To do: Copy out each line of the data that contains "keyboard".

Segment Start: Supplied records

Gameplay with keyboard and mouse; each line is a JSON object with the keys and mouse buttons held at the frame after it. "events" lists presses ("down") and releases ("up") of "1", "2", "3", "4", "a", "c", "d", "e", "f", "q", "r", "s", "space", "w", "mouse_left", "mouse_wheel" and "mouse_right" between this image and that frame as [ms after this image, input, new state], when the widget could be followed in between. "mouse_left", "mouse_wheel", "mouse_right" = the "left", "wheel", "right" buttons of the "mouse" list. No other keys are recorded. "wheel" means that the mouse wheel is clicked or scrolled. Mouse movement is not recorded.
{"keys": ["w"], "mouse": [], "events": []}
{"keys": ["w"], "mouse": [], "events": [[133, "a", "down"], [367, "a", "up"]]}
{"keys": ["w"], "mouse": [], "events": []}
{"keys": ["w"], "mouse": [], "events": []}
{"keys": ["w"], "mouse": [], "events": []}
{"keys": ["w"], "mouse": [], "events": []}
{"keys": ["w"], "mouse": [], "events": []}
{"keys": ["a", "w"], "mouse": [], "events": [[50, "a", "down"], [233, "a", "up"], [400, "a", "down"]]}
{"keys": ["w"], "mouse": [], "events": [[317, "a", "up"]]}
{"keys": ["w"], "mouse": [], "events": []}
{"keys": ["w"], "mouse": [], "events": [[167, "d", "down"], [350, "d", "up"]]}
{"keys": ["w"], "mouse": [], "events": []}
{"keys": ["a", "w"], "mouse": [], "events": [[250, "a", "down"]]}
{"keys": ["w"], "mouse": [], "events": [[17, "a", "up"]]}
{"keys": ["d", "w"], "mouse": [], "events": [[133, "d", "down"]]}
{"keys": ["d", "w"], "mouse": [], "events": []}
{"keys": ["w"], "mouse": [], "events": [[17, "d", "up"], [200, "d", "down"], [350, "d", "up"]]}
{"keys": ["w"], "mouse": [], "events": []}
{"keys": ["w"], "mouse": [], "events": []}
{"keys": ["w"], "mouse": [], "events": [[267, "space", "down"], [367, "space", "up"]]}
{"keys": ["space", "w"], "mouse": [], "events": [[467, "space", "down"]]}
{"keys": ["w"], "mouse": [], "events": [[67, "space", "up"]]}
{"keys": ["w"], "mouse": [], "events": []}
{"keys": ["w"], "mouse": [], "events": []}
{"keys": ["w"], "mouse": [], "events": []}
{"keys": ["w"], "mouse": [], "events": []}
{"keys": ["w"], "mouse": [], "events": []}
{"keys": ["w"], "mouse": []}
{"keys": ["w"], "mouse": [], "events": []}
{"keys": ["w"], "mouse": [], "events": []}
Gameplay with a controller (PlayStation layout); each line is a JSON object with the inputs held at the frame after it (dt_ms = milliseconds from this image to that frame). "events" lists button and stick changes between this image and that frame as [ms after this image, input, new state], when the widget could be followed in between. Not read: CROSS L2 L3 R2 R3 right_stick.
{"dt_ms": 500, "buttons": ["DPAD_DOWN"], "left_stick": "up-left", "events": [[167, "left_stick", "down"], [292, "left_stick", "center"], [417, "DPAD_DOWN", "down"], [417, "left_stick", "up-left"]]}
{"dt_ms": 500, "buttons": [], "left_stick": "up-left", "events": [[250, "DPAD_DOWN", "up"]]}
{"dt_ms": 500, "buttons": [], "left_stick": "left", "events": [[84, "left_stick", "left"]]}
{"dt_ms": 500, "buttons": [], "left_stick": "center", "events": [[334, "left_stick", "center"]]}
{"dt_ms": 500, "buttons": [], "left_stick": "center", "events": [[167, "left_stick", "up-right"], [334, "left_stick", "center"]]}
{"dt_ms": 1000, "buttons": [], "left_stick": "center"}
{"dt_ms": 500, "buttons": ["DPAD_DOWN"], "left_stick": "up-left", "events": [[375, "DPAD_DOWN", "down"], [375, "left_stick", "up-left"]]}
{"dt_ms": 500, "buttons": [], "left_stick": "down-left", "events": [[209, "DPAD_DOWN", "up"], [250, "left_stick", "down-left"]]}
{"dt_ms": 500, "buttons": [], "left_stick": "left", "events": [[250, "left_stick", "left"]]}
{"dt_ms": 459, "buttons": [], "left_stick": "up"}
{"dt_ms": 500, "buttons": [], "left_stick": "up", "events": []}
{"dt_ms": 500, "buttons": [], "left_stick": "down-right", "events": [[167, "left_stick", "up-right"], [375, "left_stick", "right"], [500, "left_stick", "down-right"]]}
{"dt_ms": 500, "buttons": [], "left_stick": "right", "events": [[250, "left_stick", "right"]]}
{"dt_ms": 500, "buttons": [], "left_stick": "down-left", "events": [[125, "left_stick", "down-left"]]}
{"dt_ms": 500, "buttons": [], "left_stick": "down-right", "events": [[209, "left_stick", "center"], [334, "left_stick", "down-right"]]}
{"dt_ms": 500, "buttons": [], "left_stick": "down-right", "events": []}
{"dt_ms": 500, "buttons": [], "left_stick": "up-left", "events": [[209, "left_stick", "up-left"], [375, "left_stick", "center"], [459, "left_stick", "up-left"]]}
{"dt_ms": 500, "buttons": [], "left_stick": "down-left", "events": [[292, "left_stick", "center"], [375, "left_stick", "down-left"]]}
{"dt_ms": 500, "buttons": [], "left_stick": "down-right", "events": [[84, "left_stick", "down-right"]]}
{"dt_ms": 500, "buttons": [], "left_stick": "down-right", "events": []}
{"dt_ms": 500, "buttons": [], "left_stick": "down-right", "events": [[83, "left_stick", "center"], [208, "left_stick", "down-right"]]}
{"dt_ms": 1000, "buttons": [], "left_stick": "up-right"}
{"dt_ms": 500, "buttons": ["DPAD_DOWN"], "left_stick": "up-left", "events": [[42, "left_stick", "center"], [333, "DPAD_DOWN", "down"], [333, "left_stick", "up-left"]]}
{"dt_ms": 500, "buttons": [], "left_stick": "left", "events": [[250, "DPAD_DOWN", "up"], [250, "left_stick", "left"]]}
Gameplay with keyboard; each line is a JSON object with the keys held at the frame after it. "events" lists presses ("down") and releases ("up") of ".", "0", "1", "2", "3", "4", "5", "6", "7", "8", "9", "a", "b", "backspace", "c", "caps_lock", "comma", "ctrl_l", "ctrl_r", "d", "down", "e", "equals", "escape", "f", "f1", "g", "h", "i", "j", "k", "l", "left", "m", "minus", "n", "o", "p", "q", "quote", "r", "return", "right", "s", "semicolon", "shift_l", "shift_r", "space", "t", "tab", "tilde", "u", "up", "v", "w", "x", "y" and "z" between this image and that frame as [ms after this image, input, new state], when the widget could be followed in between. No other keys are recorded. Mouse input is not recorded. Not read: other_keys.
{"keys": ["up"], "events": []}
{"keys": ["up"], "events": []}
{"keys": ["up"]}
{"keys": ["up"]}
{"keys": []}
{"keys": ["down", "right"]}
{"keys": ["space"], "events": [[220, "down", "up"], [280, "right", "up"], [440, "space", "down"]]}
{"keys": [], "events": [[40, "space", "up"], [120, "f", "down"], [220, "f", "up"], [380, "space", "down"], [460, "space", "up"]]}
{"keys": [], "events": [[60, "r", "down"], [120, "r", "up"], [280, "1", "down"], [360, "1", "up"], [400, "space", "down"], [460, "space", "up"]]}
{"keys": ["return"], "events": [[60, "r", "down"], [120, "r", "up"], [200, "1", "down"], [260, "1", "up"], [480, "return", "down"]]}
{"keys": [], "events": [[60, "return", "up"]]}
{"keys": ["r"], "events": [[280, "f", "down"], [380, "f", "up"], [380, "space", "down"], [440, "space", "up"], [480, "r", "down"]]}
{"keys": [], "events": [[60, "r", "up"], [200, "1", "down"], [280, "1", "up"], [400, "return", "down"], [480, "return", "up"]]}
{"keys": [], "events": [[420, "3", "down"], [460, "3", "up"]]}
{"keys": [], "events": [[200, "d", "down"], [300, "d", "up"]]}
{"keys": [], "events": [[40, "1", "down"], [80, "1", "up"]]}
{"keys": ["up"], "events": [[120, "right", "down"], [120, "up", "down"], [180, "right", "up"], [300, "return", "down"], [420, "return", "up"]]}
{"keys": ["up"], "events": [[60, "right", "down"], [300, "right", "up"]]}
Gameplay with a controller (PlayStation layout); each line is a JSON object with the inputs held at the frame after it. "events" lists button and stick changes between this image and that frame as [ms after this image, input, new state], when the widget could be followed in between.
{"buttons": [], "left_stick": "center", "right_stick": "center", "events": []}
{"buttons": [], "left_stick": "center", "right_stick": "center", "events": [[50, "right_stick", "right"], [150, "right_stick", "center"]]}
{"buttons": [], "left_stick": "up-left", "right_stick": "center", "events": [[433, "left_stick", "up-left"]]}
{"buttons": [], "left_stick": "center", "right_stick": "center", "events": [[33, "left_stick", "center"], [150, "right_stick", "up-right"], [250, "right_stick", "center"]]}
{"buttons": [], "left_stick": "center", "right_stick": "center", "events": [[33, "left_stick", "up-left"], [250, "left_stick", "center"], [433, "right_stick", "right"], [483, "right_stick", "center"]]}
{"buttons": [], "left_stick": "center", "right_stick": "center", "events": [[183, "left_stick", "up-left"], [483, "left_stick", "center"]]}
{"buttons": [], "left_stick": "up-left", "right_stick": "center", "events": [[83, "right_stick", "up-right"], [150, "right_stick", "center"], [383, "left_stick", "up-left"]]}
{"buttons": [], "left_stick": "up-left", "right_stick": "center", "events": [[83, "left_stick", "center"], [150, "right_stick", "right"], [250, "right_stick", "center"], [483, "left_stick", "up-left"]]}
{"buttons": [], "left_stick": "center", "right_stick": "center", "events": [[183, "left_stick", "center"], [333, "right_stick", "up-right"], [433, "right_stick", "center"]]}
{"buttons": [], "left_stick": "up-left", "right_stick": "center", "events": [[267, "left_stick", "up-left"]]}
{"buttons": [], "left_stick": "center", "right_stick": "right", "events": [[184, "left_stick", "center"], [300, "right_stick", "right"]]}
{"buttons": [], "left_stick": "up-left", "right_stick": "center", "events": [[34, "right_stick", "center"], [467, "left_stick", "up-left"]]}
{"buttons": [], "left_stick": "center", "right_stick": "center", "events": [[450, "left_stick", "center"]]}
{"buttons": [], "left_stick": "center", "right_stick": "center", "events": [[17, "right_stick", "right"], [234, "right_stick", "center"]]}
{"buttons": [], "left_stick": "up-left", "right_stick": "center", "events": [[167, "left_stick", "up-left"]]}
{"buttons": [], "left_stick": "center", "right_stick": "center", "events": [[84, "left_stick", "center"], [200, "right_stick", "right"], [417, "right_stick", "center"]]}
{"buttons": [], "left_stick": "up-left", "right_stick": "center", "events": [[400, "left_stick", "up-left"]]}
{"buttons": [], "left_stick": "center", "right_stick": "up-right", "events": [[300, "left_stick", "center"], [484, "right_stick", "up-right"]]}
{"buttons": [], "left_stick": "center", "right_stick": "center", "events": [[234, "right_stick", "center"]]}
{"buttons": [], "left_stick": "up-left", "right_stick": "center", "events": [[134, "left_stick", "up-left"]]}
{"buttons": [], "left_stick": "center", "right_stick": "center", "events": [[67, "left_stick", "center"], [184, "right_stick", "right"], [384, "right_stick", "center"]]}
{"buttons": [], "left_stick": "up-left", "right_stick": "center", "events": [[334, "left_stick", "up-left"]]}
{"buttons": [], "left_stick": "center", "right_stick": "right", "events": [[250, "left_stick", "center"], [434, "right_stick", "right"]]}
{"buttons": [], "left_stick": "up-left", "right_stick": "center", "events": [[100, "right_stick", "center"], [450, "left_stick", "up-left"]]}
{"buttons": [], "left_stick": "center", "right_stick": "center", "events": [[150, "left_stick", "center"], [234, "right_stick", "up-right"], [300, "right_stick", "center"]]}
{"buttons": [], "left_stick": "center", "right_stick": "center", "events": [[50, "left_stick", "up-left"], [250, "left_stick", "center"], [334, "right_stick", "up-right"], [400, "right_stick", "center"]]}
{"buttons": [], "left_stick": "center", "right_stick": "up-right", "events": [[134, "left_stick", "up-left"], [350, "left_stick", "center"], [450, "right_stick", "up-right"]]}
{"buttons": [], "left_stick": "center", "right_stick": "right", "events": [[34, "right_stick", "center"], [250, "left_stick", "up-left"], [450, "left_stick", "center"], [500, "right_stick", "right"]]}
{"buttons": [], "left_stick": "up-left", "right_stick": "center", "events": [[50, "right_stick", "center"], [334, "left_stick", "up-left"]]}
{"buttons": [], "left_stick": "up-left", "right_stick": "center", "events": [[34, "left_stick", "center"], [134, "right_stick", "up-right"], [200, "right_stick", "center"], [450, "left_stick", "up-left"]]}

Segment End: Supplied records

Result for this exercise:
Gameplay with keyboard and mouse; each line is a JSON object with the keys and mouse buttons held at the frame after it. "events" lists presses ("down") and releases ("up") of "1", "2", "3", "4", "a", "c", "d", "e", "f", "q", "r", "s", "space", "w", "mouse_left", "mouse_wheel" and "mouse_right" between this image and that frame as [ms after this image, input, new state], when the widget could be followed in between. "mouse_left", "mouse_wheel", "mouse_right" = the "left", "wheel", "right" buttons of the "mouse" list. No other keys are recorded. "wheel" means that the mouse wheel is clicked or scrolled. Mouse movement is not recorded.
Gameplay with keyboard; each line is a JSON object with the keys held at the frame after it. "events" lists presses ("down") and releases ("up") of ".", "0", "1", "2", "3", "4", "5", "6", "7", "8", "9", "a", "b", "backspace", "c", "caps_lock", "comma", "ctrl_l", "ctrl_r", "d", "down", "e", "equals", "escape", "f", "f1", "g", "h", "i", "j", "k", "l", "left", "m", "minus", "n", "o", "p", "q", "quote", "r", "return", "right", "s", "semicolon", "shift_l", "shift_r", "space", "t", "tab", "tilde", "u", "up", "v", "w", "x", "y" and "z" between this image and that frame as [ms after this image, input, new state], when the widget could be followed in between. No other keys are recorded. Mouse input is not recorded. Not read: other_keys.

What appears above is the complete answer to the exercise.